Atop that, individuals themselves need hope in the future, meaning the perspective of improving upon the baseline that those pre-requisites provide, since a baseline is emotionally neutral. The perspective of remaining at exactly that same baseline year after year after decade isn't sufficient.

With all of the above provided, petty crime is minimized to the point only people with severe personality disorders commit them. There's no way to fix this, but it becomes so low we're now talking of Japan levels of per-capita crimes, if not less.

Japan, the society with such a corrupt criminal justice system that being arrested for anything regardless of guilt is generally considered the end of your prospects in life?
Both things can be true, that Japan's criminal justice system is awful, and that Japanese people have a strong culture of respect for the commons and community.
Yes, not only are both true, but one is the consequence of the other's extreme.

When you socially punish people for sticking out, even harmlessly, eventually you end up criminally punishing people for sticking out, even harmlessly.

You are glossing over the fact that Japan severely punishes crime, and acquittals are almost unheard of.
It's not a theory. It's socialism and it works fine in Scandinavia, Switzerland, and a bunch of other places.
Im Danish, and I approve of the welfare state system, but we still have people cutting down EV charger cables etc here.
The answer is, you still do socialism, and you also pay someone to go around busting scrap yards that buy obviously-stolen material.

Just focusing on the demand-side dramatically reduced incidences of catalytic converter theft in the US. You still get the occasional attempt, but basically no scrap yard will take catalytic converters without a title to the vehicle with matching VIN, and most will want to see the vehicle.

Yes, requiring paperwork to scrap wiring is bureaucracy manifest. But legitimate people just do not roll up to scrap yards with a van full of tangled 4/0.

The big catalytic converter buyer was so brazen, he had a mobile app. Free markets for stolen scrap is just beyond tolerable at this point.

Italy is no Denmark but you still require to register before selling you scrap copper.

I think it's a reasonable response for a real problem and refusing to do this due to some idealistic free market principle appears to me to be a sign of fanaticism.

Scandinavian scrap metal thieves organize trucks and cranes to steal copper roofs from old churches and rip down railroad overhead lines all the time.

Free healthcare and education, guaranteed housing and social safety nets make little difference.

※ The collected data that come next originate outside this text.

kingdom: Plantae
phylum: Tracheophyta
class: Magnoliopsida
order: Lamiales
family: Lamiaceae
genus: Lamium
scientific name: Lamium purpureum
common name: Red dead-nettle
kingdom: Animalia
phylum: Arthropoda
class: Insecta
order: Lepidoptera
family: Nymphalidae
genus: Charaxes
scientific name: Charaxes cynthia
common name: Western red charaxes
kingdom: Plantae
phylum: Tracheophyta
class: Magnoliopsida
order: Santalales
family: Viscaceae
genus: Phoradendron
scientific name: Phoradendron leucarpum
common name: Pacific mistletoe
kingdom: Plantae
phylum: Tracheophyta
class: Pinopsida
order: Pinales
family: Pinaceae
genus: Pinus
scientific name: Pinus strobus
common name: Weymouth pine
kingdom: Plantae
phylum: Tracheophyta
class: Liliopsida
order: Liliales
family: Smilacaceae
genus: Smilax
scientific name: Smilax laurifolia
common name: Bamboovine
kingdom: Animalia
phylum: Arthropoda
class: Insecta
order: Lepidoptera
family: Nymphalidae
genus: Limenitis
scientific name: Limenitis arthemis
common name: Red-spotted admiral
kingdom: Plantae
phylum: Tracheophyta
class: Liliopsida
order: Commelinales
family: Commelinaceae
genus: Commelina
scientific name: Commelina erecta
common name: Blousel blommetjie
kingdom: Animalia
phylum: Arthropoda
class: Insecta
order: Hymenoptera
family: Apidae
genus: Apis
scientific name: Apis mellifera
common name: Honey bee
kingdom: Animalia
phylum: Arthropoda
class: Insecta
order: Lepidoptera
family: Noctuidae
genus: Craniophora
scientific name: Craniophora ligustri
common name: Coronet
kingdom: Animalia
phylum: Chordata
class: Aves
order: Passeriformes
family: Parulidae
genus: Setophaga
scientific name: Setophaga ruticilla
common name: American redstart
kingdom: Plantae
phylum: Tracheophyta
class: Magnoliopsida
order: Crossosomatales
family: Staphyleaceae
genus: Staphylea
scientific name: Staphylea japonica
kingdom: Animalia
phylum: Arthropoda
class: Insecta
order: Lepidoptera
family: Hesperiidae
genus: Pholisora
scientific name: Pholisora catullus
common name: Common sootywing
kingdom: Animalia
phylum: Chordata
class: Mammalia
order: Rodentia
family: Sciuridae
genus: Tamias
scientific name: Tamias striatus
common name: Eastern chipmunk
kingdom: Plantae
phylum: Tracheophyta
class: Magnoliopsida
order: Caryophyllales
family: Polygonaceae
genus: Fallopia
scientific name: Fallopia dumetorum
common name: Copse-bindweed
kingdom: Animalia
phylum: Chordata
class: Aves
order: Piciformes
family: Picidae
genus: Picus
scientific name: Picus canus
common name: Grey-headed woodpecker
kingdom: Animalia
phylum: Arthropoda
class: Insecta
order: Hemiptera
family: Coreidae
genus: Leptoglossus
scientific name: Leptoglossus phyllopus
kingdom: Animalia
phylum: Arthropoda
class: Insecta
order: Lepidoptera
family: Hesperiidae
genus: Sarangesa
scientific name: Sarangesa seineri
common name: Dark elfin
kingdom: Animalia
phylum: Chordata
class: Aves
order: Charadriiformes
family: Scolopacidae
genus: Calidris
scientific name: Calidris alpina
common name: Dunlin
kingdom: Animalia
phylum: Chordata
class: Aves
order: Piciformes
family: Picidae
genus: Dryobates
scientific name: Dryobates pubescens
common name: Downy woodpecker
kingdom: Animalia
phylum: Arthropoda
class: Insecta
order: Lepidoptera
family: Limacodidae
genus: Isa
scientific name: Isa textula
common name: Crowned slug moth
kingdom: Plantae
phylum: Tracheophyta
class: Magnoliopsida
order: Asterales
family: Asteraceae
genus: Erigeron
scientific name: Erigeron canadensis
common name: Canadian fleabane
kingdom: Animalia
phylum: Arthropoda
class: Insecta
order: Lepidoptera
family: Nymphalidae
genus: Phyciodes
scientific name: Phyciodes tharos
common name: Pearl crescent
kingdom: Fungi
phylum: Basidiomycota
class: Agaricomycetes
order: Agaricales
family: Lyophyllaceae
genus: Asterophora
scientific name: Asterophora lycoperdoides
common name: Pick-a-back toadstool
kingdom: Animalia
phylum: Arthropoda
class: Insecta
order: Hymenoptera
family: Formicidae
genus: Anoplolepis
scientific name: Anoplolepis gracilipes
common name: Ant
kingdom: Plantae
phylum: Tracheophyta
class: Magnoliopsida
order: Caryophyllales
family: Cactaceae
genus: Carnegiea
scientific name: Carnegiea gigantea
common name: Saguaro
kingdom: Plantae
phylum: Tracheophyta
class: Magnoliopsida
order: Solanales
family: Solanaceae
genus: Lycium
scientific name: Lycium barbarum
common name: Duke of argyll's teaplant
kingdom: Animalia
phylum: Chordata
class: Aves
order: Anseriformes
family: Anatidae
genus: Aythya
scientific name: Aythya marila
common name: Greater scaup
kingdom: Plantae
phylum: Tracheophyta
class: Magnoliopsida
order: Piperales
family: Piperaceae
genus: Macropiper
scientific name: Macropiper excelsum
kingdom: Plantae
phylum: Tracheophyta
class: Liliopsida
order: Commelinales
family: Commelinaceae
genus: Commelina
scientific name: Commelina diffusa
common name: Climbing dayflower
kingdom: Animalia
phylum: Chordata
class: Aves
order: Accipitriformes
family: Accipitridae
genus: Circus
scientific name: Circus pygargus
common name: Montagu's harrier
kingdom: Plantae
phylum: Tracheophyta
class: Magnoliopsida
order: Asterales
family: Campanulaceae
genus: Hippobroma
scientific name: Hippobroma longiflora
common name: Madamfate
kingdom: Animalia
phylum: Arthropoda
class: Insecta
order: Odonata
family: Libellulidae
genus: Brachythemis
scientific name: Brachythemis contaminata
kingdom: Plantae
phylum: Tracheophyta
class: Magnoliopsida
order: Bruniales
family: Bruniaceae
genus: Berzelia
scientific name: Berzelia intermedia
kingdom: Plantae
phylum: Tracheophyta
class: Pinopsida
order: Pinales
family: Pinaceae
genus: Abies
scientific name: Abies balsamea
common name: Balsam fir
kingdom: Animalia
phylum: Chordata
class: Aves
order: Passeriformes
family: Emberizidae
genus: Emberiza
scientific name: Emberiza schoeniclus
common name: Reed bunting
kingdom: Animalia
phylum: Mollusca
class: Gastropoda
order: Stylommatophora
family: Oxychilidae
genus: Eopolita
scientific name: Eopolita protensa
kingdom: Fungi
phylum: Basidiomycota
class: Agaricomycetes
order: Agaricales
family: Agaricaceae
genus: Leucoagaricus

Some people will stop at nothing to get more, no matter how much they already have. (Applies to billionaires and paupers alike). I guess you could call it having an entrepreneurial spirit.

No one steals car stereos anymore though, because you can't sell them to anyone. That mechanism could be put to more work. Heavy, EU-wide supervision and enforcement against scrap metal dealers would probably make a difference.

The replies to you illustrate this is provably false. Socialism has yet to work anywhere it's tried.
Nope.

The surest disincentive is knowing you will be caught, not the penalty.

If you can get away with it, then what value the penalty?

The data doesn't agree with you, as others in this subthread have noted with references.
I saw only one submission to a paper, would you be willing to share links to the other references you mention?
Economics is a bad place to look for a fix for social problems.

Look at incentives, instead: housed, well-fed people with financial security and a feeling of purpose in life tend to commit fewer crimes, so let's fix wealth/income inequality, as well as our pathetic social safety net.

Not saying that will fix everything. People still commit crimes, both rich and poor alike, because they want a shortcut to having more than they have. But eliminating desperation would certainly help.